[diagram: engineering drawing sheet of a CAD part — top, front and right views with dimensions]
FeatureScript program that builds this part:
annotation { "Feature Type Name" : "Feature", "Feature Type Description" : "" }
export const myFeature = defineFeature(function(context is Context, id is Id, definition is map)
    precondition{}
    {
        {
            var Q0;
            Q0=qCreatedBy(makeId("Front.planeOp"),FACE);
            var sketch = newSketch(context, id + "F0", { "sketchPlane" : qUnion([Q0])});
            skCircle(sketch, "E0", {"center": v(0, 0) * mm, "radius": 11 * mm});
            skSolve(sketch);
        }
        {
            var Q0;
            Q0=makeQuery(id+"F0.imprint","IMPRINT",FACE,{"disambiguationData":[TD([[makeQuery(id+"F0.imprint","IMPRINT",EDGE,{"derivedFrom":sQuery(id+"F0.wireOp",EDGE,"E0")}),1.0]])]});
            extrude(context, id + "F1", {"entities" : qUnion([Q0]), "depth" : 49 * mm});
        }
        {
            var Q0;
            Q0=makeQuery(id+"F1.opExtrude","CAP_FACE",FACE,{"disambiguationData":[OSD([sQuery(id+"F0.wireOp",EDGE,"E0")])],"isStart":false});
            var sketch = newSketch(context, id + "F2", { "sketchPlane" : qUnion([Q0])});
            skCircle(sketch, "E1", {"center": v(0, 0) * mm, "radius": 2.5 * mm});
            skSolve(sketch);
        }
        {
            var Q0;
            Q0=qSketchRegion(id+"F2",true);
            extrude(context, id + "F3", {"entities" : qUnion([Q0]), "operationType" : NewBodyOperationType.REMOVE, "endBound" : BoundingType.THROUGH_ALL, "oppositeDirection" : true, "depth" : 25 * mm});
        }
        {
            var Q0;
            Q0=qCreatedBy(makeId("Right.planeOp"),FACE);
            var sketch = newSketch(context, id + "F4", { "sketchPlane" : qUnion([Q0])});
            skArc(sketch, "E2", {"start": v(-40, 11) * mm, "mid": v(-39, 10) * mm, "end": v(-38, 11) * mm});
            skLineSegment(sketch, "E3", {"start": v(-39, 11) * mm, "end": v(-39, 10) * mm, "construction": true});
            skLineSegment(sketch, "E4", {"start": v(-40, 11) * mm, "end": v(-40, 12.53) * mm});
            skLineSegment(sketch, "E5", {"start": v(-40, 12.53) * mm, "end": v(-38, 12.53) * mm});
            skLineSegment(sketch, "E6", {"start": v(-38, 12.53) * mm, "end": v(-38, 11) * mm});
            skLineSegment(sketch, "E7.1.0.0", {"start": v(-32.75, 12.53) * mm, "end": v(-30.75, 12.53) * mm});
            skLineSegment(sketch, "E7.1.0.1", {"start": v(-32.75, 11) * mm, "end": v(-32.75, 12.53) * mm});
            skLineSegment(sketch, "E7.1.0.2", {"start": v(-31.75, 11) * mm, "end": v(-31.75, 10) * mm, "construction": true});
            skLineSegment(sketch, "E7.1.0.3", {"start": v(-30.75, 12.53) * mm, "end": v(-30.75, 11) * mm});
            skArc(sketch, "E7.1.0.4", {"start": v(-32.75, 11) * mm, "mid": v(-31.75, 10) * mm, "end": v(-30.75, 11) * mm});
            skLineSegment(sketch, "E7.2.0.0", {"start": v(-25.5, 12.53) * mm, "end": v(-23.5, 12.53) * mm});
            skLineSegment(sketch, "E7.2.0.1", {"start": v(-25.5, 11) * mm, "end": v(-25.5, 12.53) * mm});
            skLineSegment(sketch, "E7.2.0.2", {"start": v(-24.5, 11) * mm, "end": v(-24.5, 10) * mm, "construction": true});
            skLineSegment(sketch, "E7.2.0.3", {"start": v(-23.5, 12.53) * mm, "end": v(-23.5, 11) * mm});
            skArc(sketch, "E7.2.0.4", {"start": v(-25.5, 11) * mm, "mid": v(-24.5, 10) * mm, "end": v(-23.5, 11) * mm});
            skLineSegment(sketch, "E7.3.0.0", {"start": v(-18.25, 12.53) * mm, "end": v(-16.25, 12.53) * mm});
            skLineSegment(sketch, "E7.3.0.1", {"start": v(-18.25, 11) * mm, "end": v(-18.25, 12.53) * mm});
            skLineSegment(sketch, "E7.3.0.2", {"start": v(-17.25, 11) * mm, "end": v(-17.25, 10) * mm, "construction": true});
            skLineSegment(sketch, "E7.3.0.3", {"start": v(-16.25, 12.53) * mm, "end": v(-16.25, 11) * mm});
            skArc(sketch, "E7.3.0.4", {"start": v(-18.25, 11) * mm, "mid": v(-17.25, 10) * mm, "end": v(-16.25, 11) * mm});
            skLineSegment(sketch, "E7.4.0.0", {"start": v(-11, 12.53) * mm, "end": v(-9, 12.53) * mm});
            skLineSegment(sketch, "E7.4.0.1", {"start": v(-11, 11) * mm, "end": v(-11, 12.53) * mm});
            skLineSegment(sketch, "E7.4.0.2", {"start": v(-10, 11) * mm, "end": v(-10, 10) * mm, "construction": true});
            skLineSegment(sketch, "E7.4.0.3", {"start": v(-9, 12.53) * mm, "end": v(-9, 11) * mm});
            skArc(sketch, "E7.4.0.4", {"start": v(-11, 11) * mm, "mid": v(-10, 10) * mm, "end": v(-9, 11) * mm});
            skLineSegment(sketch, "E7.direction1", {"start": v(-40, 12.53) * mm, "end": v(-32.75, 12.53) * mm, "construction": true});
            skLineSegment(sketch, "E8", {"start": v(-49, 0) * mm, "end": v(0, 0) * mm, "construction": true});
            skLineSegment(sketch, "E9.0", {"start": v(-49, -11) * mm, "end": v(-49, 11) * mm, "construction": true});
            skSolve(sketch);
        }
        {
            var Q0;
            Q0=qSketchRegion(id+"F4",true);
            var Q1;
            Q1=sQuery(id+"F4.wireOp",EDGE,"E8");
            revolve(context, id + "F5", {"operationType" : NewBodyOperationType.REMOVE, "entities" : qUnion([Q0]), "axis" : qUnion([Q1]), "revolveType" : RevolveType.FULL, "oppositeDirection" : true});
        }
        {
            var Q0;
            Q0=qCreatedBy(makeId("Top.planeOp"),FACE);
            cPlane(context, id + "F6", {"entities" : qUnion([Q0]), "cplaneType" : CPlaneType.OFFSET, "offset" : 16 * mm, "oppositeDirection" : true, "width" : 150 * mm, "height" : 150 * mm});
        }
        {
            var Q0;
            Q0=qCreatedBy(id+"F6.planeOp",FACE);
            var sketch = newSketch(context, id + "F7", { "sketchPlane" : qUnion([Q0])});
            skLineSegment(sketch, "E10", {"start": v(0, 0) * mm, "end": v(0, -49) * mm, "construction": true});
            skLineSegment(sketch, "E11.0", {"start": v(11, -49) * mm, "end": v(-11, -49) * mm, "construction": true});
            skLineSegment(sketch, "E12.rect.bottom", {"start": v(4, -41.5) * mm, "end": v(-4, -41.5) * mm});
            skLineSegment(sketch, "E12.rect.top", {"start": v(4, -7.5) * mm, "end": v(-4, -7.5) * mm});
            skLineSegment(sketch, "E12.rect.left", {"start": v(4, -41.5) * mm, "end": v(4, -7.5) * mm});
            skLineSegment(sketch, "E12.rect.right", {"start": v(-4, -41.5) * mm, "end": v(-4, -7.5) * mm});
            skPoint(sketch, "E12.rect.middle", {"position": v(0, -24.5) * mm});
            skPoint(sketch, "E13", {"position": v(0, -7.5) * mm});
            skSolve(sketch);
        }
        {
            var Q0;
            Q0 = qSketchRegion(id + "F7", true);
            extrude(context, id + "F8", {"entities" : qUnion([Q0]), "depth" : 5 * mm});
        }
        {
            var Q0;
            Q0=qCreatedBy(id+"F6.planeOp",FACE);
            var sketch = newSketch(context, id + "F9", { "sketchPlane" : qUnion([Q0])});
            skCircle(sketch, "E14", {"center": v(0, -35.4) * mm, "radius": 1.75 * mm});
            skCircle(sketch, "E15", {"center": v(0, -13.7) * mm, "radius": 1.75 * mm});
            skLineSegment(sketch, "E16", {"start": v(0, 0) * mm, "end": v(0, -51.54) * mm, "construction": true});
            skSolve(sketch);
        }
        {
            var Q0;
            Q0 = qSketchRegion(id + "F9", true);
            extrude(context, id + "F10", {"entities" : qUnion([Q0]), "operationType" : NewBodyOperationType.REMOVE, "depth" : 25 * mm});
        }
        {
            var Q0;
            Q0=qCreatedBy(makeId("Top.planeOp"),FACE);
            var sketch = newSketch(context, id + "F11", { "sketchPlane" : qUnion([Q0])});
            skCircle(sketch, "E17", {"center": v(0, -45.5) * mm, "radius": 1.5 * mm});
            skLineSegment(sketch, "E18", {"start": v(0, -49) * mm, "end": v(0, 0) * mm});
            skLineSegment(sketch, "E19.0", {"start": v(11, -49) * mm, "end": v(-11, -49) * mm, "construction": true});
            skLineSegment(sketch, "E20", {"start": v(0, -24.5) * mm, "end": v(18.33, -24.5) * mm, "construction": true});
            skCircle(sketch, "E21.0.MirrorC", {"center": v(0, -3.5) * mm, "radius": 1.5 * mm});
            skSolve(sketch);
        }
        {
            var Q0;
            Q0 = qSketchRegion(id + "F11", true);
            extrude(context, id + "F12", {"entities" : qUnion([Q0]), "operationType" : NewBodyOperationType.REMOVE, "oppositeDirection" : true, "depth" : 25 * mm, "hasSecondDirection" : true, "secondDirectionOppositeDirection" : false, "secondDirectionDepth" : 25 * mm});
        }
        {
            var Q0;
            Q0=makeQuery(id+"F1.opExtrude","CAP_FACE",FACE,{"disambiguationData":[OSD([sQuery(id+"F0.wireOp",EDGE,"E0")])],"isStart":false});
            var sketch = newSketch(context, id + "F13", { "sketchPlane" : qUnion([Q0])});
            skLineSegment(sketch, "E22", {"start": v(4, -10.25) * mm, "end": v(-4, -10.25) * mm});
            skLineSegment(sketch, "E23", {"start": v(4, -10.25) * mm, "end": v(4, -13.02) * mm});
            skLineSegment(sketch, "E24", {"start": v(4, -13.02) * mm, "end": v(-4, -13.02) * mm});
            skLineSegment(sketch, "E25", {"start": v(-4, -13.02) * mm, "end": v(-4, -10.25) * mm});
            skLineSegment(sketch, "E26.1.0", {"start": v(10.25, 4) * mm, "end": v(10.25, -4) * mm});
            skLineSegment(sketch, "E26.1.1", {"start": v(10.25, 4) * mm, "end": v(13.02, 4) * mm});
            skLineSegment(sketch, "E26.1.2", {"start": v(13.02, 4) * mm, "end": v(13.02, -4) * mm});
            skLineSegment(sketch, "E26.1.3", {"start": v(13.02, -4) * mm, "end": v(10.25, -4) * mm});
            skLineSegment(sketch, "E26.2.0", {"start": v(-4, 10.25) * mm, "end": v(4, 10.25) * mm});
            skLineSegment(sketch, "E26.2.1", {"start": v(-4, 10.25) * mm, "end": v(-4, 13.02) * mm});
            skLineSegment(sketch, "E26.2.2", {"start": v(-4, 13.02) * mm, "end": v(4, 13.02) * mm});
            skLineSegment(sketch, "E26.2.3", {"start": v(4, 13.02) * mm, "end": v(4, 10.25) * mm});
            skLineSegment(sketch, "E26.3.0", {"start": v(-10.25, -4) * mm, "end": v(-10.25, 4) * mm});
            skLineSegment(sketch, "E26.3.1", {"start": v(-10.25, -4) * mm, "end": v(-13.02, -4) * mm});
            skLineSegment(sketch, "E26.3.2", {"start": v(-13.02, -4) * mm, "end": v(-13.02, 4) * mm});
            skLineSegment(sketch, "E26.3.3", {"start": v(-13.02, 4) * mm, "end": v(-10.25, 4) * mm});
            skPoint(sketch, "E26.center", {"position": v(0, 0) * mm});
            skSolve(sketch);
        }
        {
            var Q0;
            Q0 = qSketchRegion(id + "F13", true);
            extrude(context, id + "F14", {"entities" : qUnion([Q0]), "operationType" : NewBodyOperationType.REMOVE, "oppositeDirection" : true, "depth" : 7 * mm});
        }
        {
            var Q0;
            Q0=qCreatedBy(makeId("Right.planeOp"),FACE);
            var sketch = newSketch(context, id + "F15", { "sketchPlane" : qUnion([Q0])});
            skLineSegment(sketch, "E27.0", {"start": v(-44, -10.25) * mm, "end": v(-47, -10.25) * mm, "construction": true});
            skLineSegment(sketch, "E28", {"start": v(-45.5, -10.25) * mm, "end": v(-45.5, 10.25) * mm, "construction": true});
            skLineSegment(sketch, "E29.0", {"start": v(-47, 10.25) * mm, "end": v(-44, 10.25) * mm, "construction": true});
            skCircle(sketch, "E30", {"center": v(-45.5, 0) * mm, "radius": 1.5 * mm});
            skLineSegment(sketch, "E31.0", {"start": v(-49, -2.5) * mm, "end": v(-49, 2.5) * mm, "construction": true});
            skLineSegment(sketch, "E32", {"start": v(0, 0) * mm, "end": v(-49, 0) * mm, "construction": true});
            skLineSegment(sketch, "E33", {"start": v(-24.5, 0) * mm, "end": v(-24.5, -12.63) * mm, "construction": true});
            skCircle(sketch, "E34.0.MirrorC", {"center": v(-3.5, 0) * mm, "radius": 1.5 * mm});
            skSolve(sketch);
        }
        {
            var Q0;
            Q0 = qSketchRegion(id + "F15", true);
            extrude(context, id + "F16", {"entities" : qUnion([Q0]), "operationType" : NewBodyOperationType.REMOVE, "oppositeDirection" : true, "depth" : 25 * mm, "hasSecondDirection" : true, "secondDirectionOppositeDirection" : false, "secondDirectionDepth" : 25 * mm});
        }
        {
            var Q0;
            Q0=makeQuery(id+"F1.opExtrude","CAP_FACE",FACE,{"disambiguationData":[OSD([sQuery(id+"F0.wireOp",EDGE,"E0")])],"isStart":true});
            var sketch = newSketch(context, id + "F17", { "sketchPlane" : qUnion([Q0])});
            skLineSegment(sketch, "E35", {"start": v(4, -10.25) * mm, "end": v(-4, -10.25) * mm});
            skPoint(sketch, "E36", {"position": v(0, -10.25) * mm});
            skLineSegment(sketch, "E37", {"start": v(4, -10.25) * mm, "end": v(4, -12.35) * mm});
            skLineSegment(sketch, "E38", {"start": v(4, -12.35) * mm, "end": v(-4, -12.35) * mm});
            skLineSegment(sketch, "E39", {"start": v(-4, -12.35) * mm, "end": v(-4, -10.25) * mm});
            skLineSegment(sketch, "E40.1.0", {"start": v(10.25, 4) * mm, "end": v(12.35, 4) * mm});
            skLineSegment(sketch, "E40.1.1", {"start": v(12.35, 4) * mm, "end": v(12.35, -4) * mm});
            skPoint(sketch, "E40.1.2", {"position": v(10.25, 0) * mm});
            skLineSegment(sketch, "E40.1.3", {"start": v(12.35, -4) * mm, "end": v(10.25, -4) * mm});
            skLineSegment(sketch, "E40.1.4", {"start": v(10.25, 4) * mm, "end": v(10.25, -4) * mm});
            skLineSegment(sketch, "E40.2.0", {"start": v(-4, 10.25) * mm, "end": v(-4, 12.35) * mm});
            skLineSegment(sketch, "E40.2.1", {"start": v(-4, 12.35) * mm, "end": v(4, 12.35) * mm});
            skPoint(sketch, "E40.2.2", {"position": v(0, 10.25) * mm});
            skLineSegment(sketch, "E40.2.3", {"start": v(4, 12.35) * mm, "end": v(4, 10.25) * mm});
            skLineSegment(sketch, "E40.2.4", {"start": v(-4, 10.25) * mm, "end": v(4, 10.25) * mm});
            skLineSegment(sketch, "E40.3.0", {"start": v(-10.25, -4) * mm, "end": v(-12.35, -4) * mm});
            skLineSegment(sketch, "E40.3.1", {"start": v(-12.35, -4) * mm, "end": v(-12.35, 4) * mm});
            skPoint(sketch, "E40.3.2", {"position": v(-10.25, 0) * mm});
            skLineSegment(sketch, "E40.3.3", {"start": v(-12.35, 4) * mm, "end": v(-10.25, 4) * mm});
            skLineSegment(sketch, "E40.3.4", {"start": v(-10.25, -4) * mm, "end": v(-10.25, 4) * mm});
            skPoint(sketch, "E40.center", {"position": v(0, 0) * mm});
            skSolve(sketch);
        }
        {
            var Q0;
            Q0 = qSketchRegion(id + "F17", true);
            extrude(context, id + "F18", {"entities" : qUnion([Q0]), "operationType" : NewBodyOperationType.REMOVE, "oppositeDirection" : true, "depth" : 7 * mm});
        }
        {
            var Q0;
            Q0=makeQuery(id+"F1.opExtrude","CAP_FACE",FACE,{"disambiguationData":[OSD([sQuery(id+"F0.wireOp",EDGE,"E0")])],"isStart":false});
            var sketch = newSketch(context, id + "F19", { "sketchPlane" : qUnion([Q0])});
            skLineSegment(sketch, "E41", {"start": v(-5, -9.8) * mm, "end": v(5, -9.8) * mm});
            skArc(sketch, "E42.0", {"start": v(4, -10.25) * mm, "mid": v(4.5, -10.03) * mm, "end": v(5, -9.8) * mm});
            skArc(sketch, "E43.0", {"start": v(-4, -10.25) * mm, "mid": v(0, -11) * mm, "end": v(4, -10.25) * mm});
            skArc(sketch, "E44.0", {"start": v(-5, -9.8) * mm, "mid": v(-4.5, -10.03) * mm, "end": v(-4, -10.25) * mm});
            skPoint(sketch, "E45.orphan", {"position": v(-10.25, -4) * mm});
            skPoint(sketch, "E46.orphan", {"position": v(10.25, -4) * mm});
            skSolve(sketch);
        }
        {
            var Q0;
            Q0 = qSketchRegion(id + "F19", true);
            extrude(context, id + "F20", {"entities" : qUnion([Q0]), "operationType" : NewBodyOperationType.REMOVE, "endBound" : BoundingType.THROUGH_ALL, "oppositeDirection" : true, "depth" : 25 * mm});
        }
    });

Prompt: Return each line from the rows above in which the string "secondDirectionDepth" appears.

Answer to the exercise:
            extrude(context, id + "F12", {"entities" : qUnion([Q0]), "operationType" : NewBodyOperationType.REMOVE, "oppositeDirection" : true, "depth" : 25 * mm, "hasSecondDirection" : true, "secondDirectionOppositeDirection" : false, "secondDirectionDepth" : 25 * mm});
            extrude(context, id + "F16", {"entities" : qUnion([Q0]), "operationType" : NewBodyOperationType.REMOVE, "oppositeDirection" : true, "depth" : 25 * mm, "hasSecondDirection" : true, "secondDirectionOppositeDirection" : false, "secondDirectionDepth" : 25 * mm});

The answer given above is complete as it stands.